[Problem statement]:
Copy every line of text in the listing below without any changes, and omit the pictures from your answer.

(Saved entries)
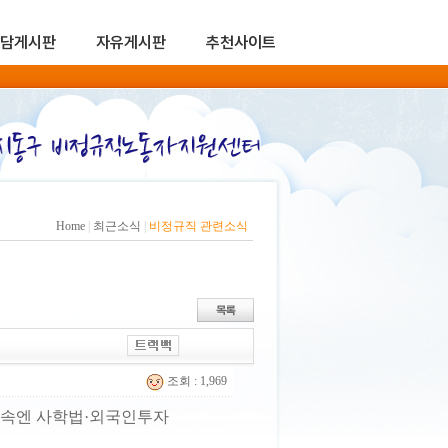
담게시판
자유게시판
추천사이트
Home
|
최근소식
|
비정규직 관련소식
조회 : 1,969
피 속엔 사학법·외국인투자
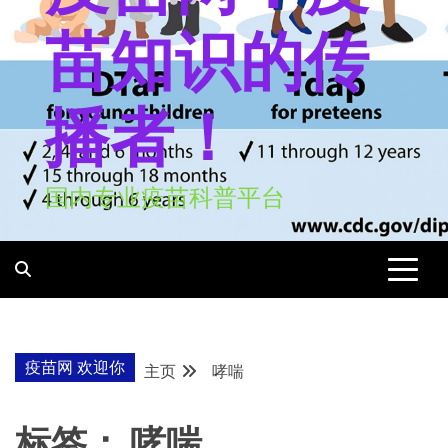
苗知识的传
播者！
国内专业疫苗科普平台
疫苗网 欢迎你
主页
哮喘
标签：
哮喘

[Reply to the task]:
담게시판
자유게시판
추천사이트
Home
|
최근소식
|
비정규직 관련소식
조회 : 1,969
피 속엔 사학법·외국인투자
苗知识的传
播者！
国内专业疫苗科普平台
疫苗网 欢迎你
主页
哮喘
标签：
哮喘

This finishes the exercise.